Landscape Throwdown?
Last night, Jim Corner, George Hargreaves and Michael Van Valkenburgh met to discuss the "21st Century Park and the Contemporary City". Hosted by The Forum for Urban Design, held at MoMa and moderated by Ken Greenberg, it promised to be a good discussion. I was able to score a ticket - though many I knew were booted off of the wait list after they had RSVP to make room for members. The auditorium was small, though a handful of the persistent who showed up without tickets were able to get a seat.

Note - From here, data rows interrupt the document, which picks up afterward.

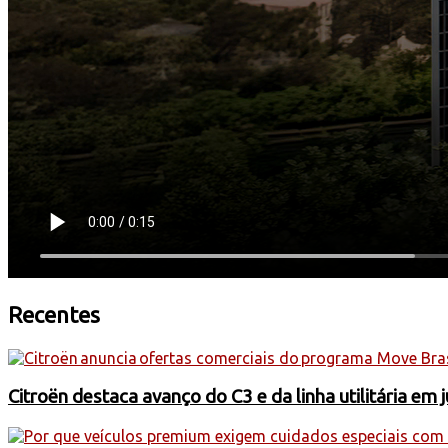
Recentes
Citroën destaca avanço do C3 e da linha utilitária em 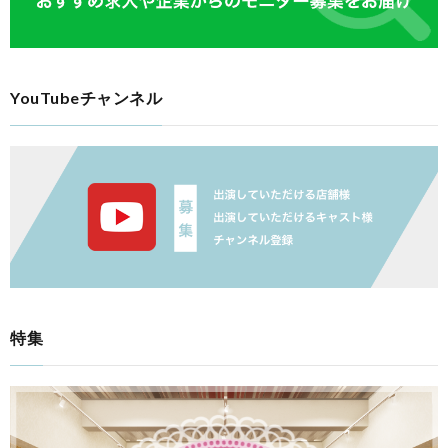
YouTubeチャンネル
特集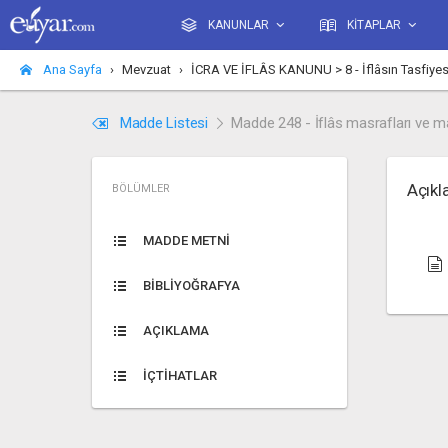
KANUNLAR
KİTAPLAR
Ana Sayfa
Mevzuat
İCRA VE İFLÂS KANUNU > 8 - İflâsın Tasfiyes
Madde Listesi
Madde 248 - İflâs masrafları ve ma
Açık
BÖLÜMLER
MADDE METNİ
BİBLİYOĞRAFYA
AÇIKLAMA
İÇTİHATLAR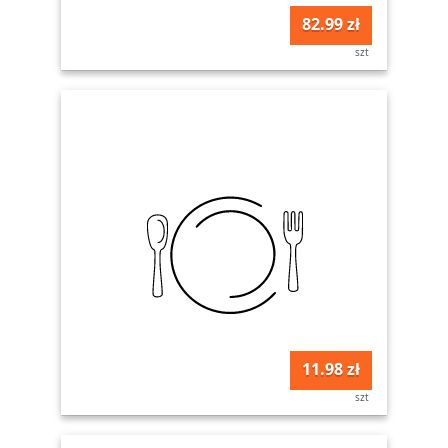
82.99 zł
szt
11.98 zł
szt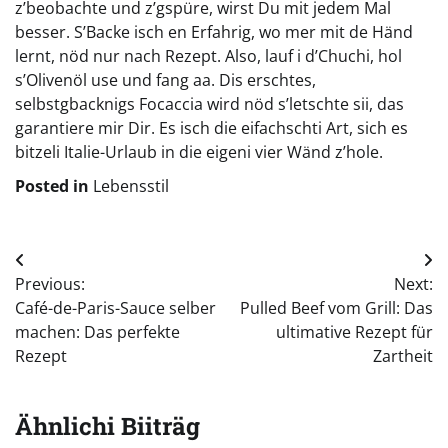
z’beobachte und z’gspüre, wirst Du mit jedem Mal
besser. S’Backe isch en Erfahrig, wo mer mit de Händ
lernt, nöd nur nach Rezept. Also, lauf i d’Chuchi, hol
s’Olivenöl use und fang aa. Dis erschtes,
selbstgbacknigs Focaccia wird nöd s’letschte sii, das
garantiere mir Dir. Es isch die eifachschti Art, sich es
bitzeli Italie-Urlaub in die eigeni vier Wänd z’hole.
Posted in
Lebensstil
Beitragsnavigation
Previous:
Next:
Café-de-Paris-Sauce selber
Pulled Beef vom Grill: Das
machen: Das perfekte
ultimative Rezept für
Rezept
Zartheit
Ähnlichi Biiträg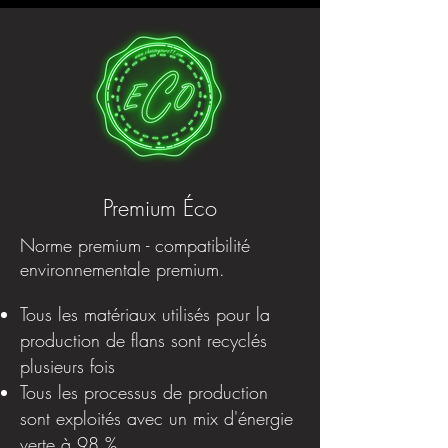
Premium Éco
Norme premium - compatibilité
environnementale premium.
Tous les matériaux utilisés pour la
production de flans sont recyclés
plusieurs fois
Tous les processus de production
sont exploités avec un mix d'énergie
verte à 98 %.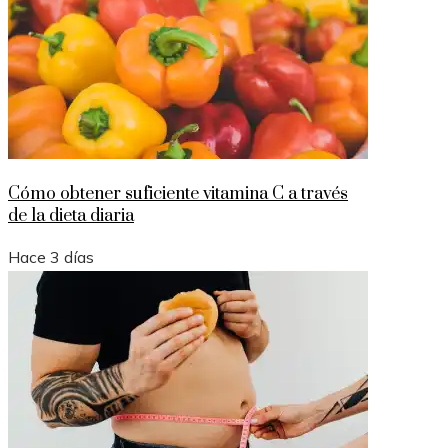
Cómo obtener suficiente vitamina C a través
de la dieta diaria
Hace 3 días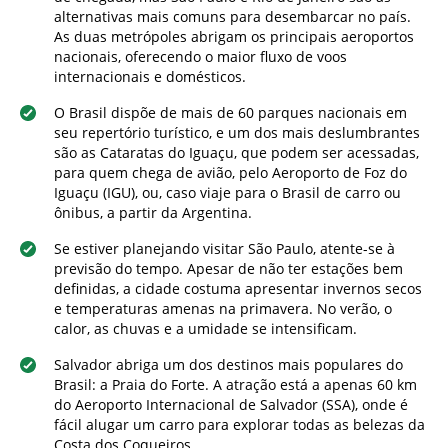
alternativas mais comuns para desembarcar no país.
As duas metrópoles abrigam os principais aeroportos
nacionais, oferecendo o maior fluxo de voos
internacionais e domésticos.
O Brasil dispõe de mais de 60 parques nacionais em
seu repertório turístico, e um dos mais deslumbrantes
são as Cataratas do Iguaçu, que podem ser acessadas,
para quem chega de avião, pelo Aeroporto de Foz do
Iguaçu (IGU), ou, caso viaje para o Brasil de carro ou
ônibus, a partir da Argentina.
Se estiver planejando visitar São Paulo, atente-se à
previsão do tempo. Apesar de não ter estações bem
definidas, a cidade costuma apresentar invernos secos
e temperaturas amenas na primavera. No verão, o
calor, as chuvas e a umidade se intensificam.
Salvador abriga um dos destinos mais populares do
Brasil: a Praia do Forte. A atração está a apenas 60 km
do Aeroporto Internacional de Salvador (SSA), onde é
fácil alugar um carro para explorar todas as belezas da
Costa dos Coqueiros.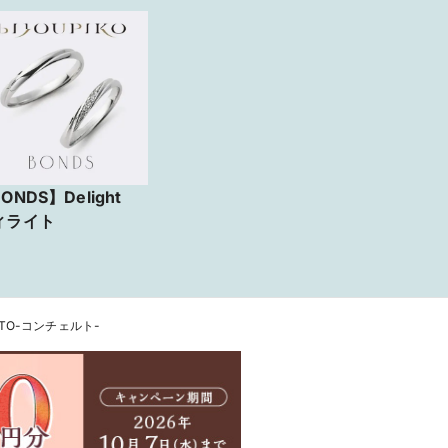
ONDS】Delight
ィライト
RTO-コンチェルト-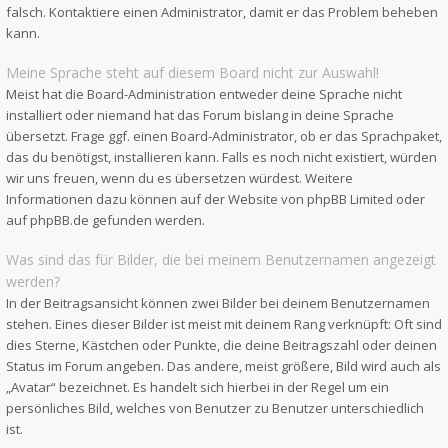
falsch. Kontaktiere einen Administrator, damit er das Problem beheben
kann.
Meine Sprache steht auf diesem Board nicht zur Auswahl!
Meist hat die Board-Administration entweder deine Sprache nicht
installiert oder niemand hat das Forum bislang in deine Sprache
übersetzt. Frage ggf. einen Board-Administrator, ob er das Sprachpaket,
das du benötigst, installieren kann. Falls es noch nicht existiert, würden
wir uns freuen, wenn du es übersetzen würdest. Weitere
Informationen dazu können auf der Website von
phpBB Limited
oder
auf
phpBB.de
gefunden werden.
Was sind das für Bilder, die bei meinem Benutzernamen angezeigt
werden?
In der Beitragsansicht können zwei Bilder bei deinem Benutzernamen
stehen. Eines dieser Bilder ist meist mit deinem Rang verknüpft: Oft sind
dies Sterne, Kästchen oder Punkte, die deine Beitragszahl oder deinen
Status im Forum angeben. Das andere, meist größere, Bild wird auch als
„Avatar“ bezeichnet. Es handelt sich hierbei in der Regel um ein
persönliches Bild, welches von Benutzer zu Benutzer unterschiedlich
ist.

So, it was no throwdown, with each landscape architect largely reinforcing the positions of the other through their ten minute presentations. The big themes of the evening were the ecological/environmental, the social and the economic aspects of parks. In short, contemporary parks are on brownfields sites and so serve to clean up polluted land, and then provide habitat and recreation, and parks are efficient economic drivers of urban development. Parks are expensive to build and maintain, and so new forms of public/private collaborations are emerging that purchase the lands for parks, build them and maintain them. New parks are productive, in terms of ecology, energy, food production and other traditional forms of economic revenue. Identity was another theme of the evening. On brownfields sites that are razed and flat, how do you create "bones" as Hargreaves called them. Corner sited the new appearance of parks as one way, with distinctive furniture and contmporary design elements. A really captivating photo of the Highline under construction behind him made his point clear.
While Michael Van Valkenburgh did, as he suggested, manage to offend everyone as he introduced his talk with something like - well there in James Corner you have the most intelligent landscape architect and in George Hargreaves the best looking - it wasn't until the Q&A that substantial diverse opinions emerged from the participants. While Corner imagined cities where open space crafts architecture, Hargreaves offered a more pragmatic view that most developing cities are not the major cities of the workd - New York, LA, Toronto, etc, but the mid-tier cities, where the operations that are more likely to emerge are taking underused buildings and parking lots and converting them to open space, so, urban form and architecture still crafts landscape.
All in all a good discussion that, like most of these events, was just getting started as the event was forced to end. Part 2 is tonight with a panel for civic leaders - those that commision and build parks.